After canceling a show by performers deemed too close to the Cuban regime, the city of Hialeah is switching gears and the council will likely vote on Tuesday evening to spend $30,000 on U.S.-based Cuban talent for the Fourth of July celebration at Milander Park.
Willy Chirino‘s Zarabanda Productions would get $20,000 and Albita Rodríguez would get $10,000 if the council approves the new program for the Independence Day party at Tuesday’s council meeting.
Normally, that would be the end of that.
But the old program may still be a point of contention as protests are planned about the prior approval of a contract for $30,000 to Jacob Forever, an artist who may live in Miami but spends a lot of time with family in Cuba (like this photo with his mom posted on social media) and was photographed in 2017 wearing a Che Guevara shirt.
Last year, a year after the photo, Jacob Forever — whose real name is Yosdani Jacob Carmenates — played at Hialeah’s Independence Day party.
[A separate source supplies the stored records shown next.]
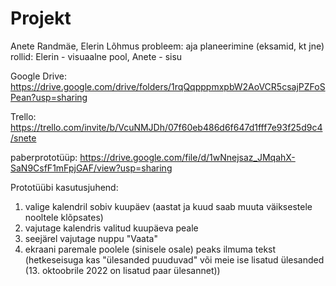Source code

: # Projekt
Anete Randmäe, Elerin Lõhmus
probleem: aja planeerimine (eksamid, kt jne)
rollid: Elerin - visuaalne pool, Anete - sisu

Google Drive:
https://drive.google.com/drive/folders/1rqQqpppmxpbW2AoVCR5csajPZFoSPean?usp=sharing

Trello:
https://trello.com/invite/b/VcuNMJDh/07f60eb486d6f647d1fff7e93f25d9c4/snete

paberprototüüp:
https://drive.google.com/file/d/1wNnejsaz_JMqahX-SaN9CsfF1mFpjGAF/view?usp=sharing


Prototüübi kasutusjuhend:
 1) valige kalendril sobiv kuupäev (aastat ja kuud saab muuta väiksestele nooltele klõpsates)
 2) vajutage kalendris valitud kuupäeva peale
 3) seejärel vajutage nuppu "Vaata"
 4) ekraani paremale poolele (sinisele osale) peaks ilmuma tekst (hetkeseisuga kas "ülesanded puuduvad" või meie ise lisatud ülesanded (13. oktoobrile 2022 on lisatud paar ülesannet))
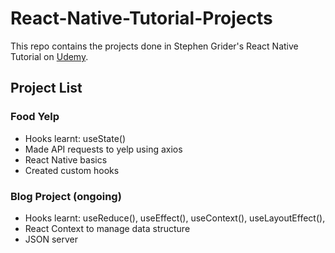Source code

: # React-Native-Tutorial-Projects

This repo contains the projects done in Stephen Grider's React Native Tutorial on [Udemy](https://www.udemy.com/course/the-complete-react-native-and-redux-course/).

## Project List

### Food Yelp

* Hooks learnt: useState()
* Made API requests to yelp using axios
* React Native basics
* Created custom hooks

### Blog Project (ongoing)

* Hooks learnt: useReduce(), useEffect(), useContext(), useLayoutEffect(),
* React Context to manage data structure
* JSON server

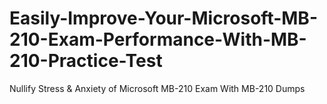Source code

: # Easily-Improve-Your-Microsoft-MB-210-Exam-Performance-With-MB-210-Practice-Test
Nullify Stress &amp; Anxiety of Microsoft MB-210 Exam With MB-210 Dumps
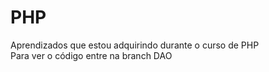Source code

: # PHP

Aprendizados que estou adquirindo durante o curso de PHP<br>
Para ver o código entre na branch DAO
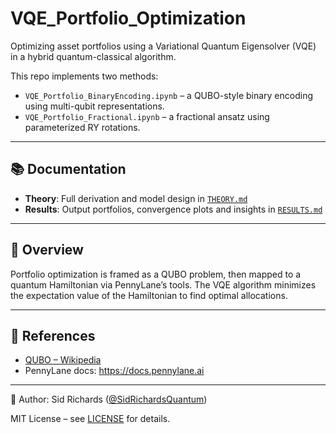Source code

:# VQE_Portfolio_Optimization

Optimizing asset portfolios using a Variational Quantum Eigensolver (VQE) in a hybrid quantum-classical algorithm.

This repo implements two methods:

- `VQE_Portfolio_BinaryEncoding.ipynb` – a QUBO-style binary encoding using multi-qubit representations.
- `VQE_Portfolio_Fractional.ipynb` – a fractional ansatz using parameterized RY rotations.

---

## 📚 Documentation

- **Theory**: Full derivation and model design in [`THEORY.md`](THEORY.md)
- **Results**: Output portfolios, convergence plots and insights in [`RESULTS.md`](RESULTS.md)

---

## 🧠 Overview

Portfolio optimization is framed as a QUBO problem, then mapped to a quantum Hamiltonian via PennyLane’s tools. The VQE algorithm minimizes the expectation value of the Hamiltonian to find optimal allocations.

---

## 🧾 References

- [QUBO – Wikipedia](https://en.wikipedia.org/wiki/Quadratic_unconstrained_binary_optimization)
- PennyLane docs: https://docs.pennylane.ai

---

📘 Author: Sid Richards ([@SidRichardsQuantum](https://www.linkedin.com/in/sid-richards-21374b30b/))

MIT License – see [LICENSE](LICENSE) for details.
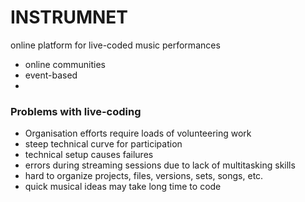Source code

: # INSTRUMNET
online platform for live-coded music performances

- online communities
- event-based
- 

### Problems with live-coding

- Organisation efforts require loads of volunteering work
- steep technical curve for participation
- technical setup causes failures
- errors during streaming sessions due to lack of multitasking skills
- hard to organize projects, files, versions, sets, songs, etc.
- quick musical ideas may take long time to code
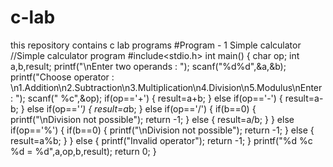 # c-lab
this repository contains c lab programs
#Program - 1 Simple calculator
//Simple calculator program
#include<stdio.h>
int main()
{
  char op;
  int a,b,result;
  printf("\nEnter two operands : ");
  scanf("%d%d",&a,&b);
  printf("Choose operator : \n1.Addition\n2.Subtraction\n3.Multiplication\n4.Division\n5.Modulus\nEnter : ");
  scanf(" %c",&op);
  if(op=='+')
  {
    result=a+b;
  }
  else if(op=='-')
  {
    result=a-b;
  }
  else if(op=='*')
  {
    result=a*b;
  }
  else if(op=='/')
  {
    if(b==0)
    {
      printf("\nDivision not possible");
      return -1;
    }
    else
    {
      result=a/b;
    }
  }
  else if(op=='%')
  {
    if(b==0)
    {
      printf("\nDivision not possible");
      return -1;
    }
    else
    {
      result=a%b;
    }
  }
  else
  {
    printf("Invalid operator");
    return -1;
  }
  printf("%d %c %d = %d",a,op,b,result);
  return 0;
}
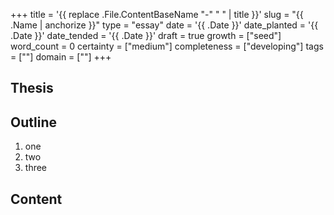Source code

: +++
title = '{{ replace .File.ContentBaseName "-" " " | title }}'
slug = "{{ .Name | anchorize }}"
type = "essay"
date = '{{ .Date }}'
date_planted = '{{ .Date }}'
date_tended = '{{ .Date }}'
draft = true
growth = ["seed"]
word_count = 0
certainty = ["medium"]
completeness = ["developing"]
tags = [""]
domain = [""]
+++

## Thesis

## Outline

1. one
2. two
3. three

## Content
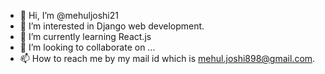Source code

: - 👋 Hi, I’m @mehuljoshi21
- 👀 I’m interested in Django web development.
- 🌱 I’m currently learning React.js
- 💞️ I’m looking to collaborate on ...
- 📫 How to reach me by my mail id which is mehul.joshi898@gmail.com.

<!---
mehuljoshi21/mehuljoshi21 is a ✨ special ✨ repository because its `README.md` (this file) appears on your GitHub profile.
You can click the Preview link to take a look at your changes.
--->
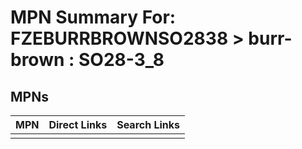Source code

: 



# MPN Summary For: FZEBURRBROWNSO2838 > burr-brown : SO28-3_8

## MPNs
  

|MPN|Direct Links|Search Links|
| :--- | :--- | :--- |
||||

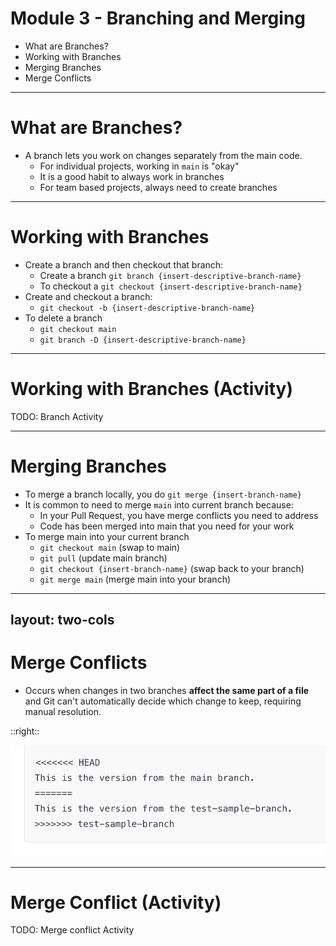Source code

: # **Module 3 - Branching and Merging**

* What are Branches?
* Working with Branches
* Merging Branches
* Merge Conflicts

---

# **What are Branches?**

* A branch lets you work on changes separately from the main code.
  * For individual projects, working in `main` is "okay"
  * It is a good habit to always work in branches
  * For team based projects, always need to create branches

---

# **Working with Branches**
<div class="text-2xl">

* Create a branch and then checkout that branch:
  * Create a branch `git branch {insert-descriptive-branch-name}` 
  * To checkout a `git checkout {insert-descriptive-branch-name}`
* Create and checkout a branch:
  * `git checkout -b {insert-descriptive-branch-name}`
* To delete a branch
  * `git checkout main`
  * `git branch -D {insert-descriptive-branch-name}`
</div>

---

# **Working with Branches (Activity)**

TODO: Branch Activity

---

# **Merging Branches**
<div class="text-2xl">

* To merge a branch locally, you do `git merge {insert-branch-name}`
* It is common to need to merge `main` into current branch because:
  * In your Pull Request, you have merge conflicts you need to address
  * Code has been merged into main that you need for your work
* To merge main into your current branch
  * `git checkout main` (swap to main)
  * `git pull` (update main branch)
  * `git checkout {insert-branch-name}` (swap back to your branch)
  * `git merge main` (merge main into your branch)
</div>

---
layout: two-cols
---

# **Merge Conflicts**

* Occurs when changes in two branches **affect the same part of a file** and Git can't automatically decide which change to keep, requiring manual resolution.

::right::

<div class="flex justify-center items-center h-full">
  <img src="./images/example-merge-conflict.png" />
</div>

---

# **Merge Conflict (Activity)**

TODO: Merge conflict Activity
His performance, as well as those of Senorita Dayana and El Micha, also known as Michael Sierra Miranda, two other artists who reportedly would be coming to Miami from Havana on “cultural exchange” program visas, were cancelled after a Cuban exile leader and a former Cuban political prisoner complained to Hialeah Mayor Carlos Hernández and explained that these exchanges are not really authentic because those artists become ambassadors of the regime and because Cuban American artists from Miami are not free to perform in Cuba.
Like he needed explaining? Like Hernández didn’t already know and not care?
Now, activists and other exiles want to know how much the city paid Carmenates and the other artists, not just this year but last year. And in years prior. And where the money came from.
And how it happened without any public input.
This being an election year, Ladra fully expects the candidates on November’s ballot to be there, taking advantage of the TV cameras.
Meanwhile, nobody has seen the new flyer.